Lars Samuelson is awarded the prize for his internationally outstanding contributions as an innovative researcher and research leader in nanoscience and nanotechnology, and for the application of scientific results, not least in semiconductor technology.
On being awarded the prestigious gold medal, Lars Samuelson says:
“I am incredibly pleased and honored to be considered for the unique award of the IVA Great Gold Medal. I see this as a collective award to the amazing environment of talented students and researchers that I have had the privilege to lead and work with.”
Throughout his career, Lars Samuelson has made a name for himself as a creative innovator, able to bring together experts in many different fields and get them working towards a common goal. Back in 1988, he founded Europe’s first center for nano research – the Nanometer Consortium, now NanoLund – and led it for 25 years.
Part of the nanowire revolution
Lars Samuelson and his research colleagues have made several epoch-making discoveries. His research team was among the first in the world to build nanowires – wire-shaped crystals that, when grown in a lab environment, enable unique properties of the material.
“For basic research, the breakthrough gave us access to unique one-dimensional component structures where we could study basic quantum physics and manipulate individual electrons. This had a major impact on the scientific literature, and together with Harvard and Berkeley, we in Lund were part of the nanowire revolution,” says Lars Samuelson.
Several companies and commercially viable products have been spun off from Lars Samuelson's research on nanowires. One of them is Glo AB, which has been particularly successful in developing unique nanomaterial-based light-emitting diodes for electronic displays.
“The companies are the result of the research that I and my research colleagues have published scientifically and patented over the years,” says Lars Samuelson.

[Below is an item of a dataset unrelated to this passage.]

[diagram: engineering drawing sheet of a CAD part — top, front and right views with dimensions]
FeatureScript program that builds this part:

In recent years, a strong development in power electronics and advanced display technology based on gallium nitride (GaN) has taken place in one of the research spin-off companies, Hexagem AB, which develops semiconductors for electric cars and displays technology at Ideon in Lund. Lars Samuelson explains that gallium nitride, in addition to being a superior material for power and radio frequency technology, is the semiconductor material that has enabled the transition to LED-based lighting.

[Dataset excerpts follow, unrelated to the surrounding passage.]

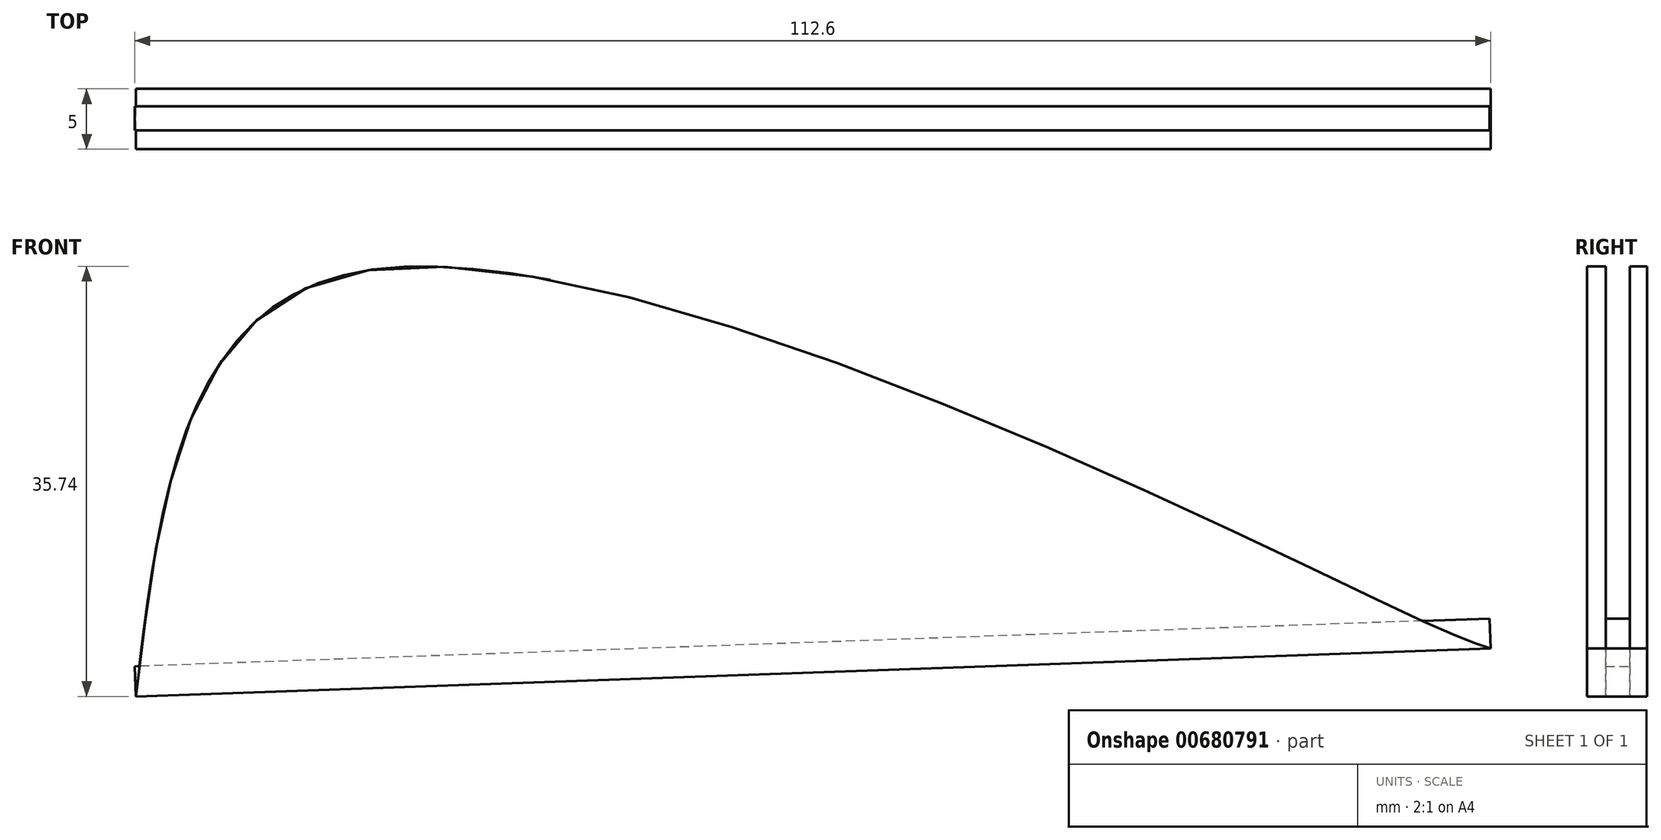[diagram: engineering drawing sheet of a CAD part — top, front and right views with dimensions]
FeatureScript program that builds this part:
annotation { "Feature Type Name" : "Feature", "Feature Type Description" : "" }
export const myFeature = defineFeature(function(context is Context, id is Id, definition is map)
    precondition{}
    {
        {
            var Q0;
            Q0=qCreatedBy(makeId("Front.planeOp"),FACE);
            var sketch = newSketch(context, id + "F0", { "sketchPlane" : qUnion([Q0])});
            skFitSpline(sketch, "E0", {"points": [v(-81.16, -24.67) * mm, v(-63.07, 10.54) * mm, v(24.66, -17.91) * mm, v(31.35, -20.69) * mm], "startDerivative": vector(16.5, 142.85) * mm, "endDerivative": vector(26.5, -8.76) * mm});
            skLineSegment(sketch, "E1", {"start": v(31.35, -20.69) * mm, "end": v(-81.16, -24.67) * mm});
            skSolve(sketch);
        }
        {
            var Q0;
            Q0=makeQuery(id+"F0.imprint","IMPRINT",FACE,{"disambiguationData":[TD([[makeQuery(id+"F0.imprint","IMPRINT",EDGE,{"derivedFrom":sQuery(id+"F0.wireOp",EDGE,"E0")}),-1.0]])]});
            extrude(context, id + "F1", {"entities" : qUnion([Q0]), "depth" : 5 * mm, "offsetDistance" : 25.4 * mm});
        }
        {
            var Q0;
            Q0=makeQuery(id+"F1.opExtrude","SWEPT_FACE",FACE,{"disambiguationData":[OSD([sQuery(id+"F0.wireOp",EDGE,"E1")])]});
            var sketch = newSketch(context, id + "F2", { "sketchPlane" : qUnion([Q0])});
            skLineSegment(sketch, "E2.bottom", {"start": v(30.6, 1.44) * mm, "end": v(-81.98, 1.44) * mm});
            skLineSegment(sketch, "E2.top", {"start": v(30.6, 3.44) * mm, "end": v(-81.98, 3.44) * mm});
            skLineSegment(sketch, "E2.left", {"start": v(30.6, 1.44) * mm, "end": v(30.6, 3.44) * mm});
            skLineSegment(sketch, "E2.right", {"start": v(-81.98, 1.44) * mm, "end": v(-81.98, 3.44) * mm});
            skSolve(sketch);
        }
        {
            var Q0;
            Q0 = qSketchRegion(id + "F2", true);
            extrude(context, id + "F3", {"entities" : qUnion([Q0]), "operationType" : NewBodyOperationType.REMOVE, "oppositeDirection" : true, "depth" : 60.2 * mm, "offsetDistance" : 25.4 * mm});
        }
        {
            var Q0;
            Q0 = qSketchRegion(id + "F2", true);
            extrude(context, id + "F4", {"entities" : qUnion([Q0]), "operationType" : NewBodyOperationType.ADD, "oppositeDirection" : true, "depth" : 2.5 * mm, "offsetDistance" : 25.4 * mm});
        }
    });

I see this as a collective award to the amazing environment of talented students and researchers that I have had the privilege to lead and work with.
“Our super-small gallium nitride LEDs, so-called nano-LEDs with sizes as small as 300–600 nanometers, are considered a key technology for tomorrow’s displays for pilots and car drivers, among others, which I am continuing to explore today,” says Lars Samuelson.
New challenges and opportunities at universities in China
After Lars Samuelson started to wind down his activities at NanoLund five years ago, he received a new offer he found hard to resist, as Chair Professor at the Southern University of Science and Technology (SUSTech) and Institute Director of the Institute of Nanoscience and Applications in the city of Shenzhen in China.
“Today, Shenzhen has developed into a meeting place for semiconductor technology and related research where I, as a semiconductor physicist, find it particularly exciting to be,” says Lars Samuelson.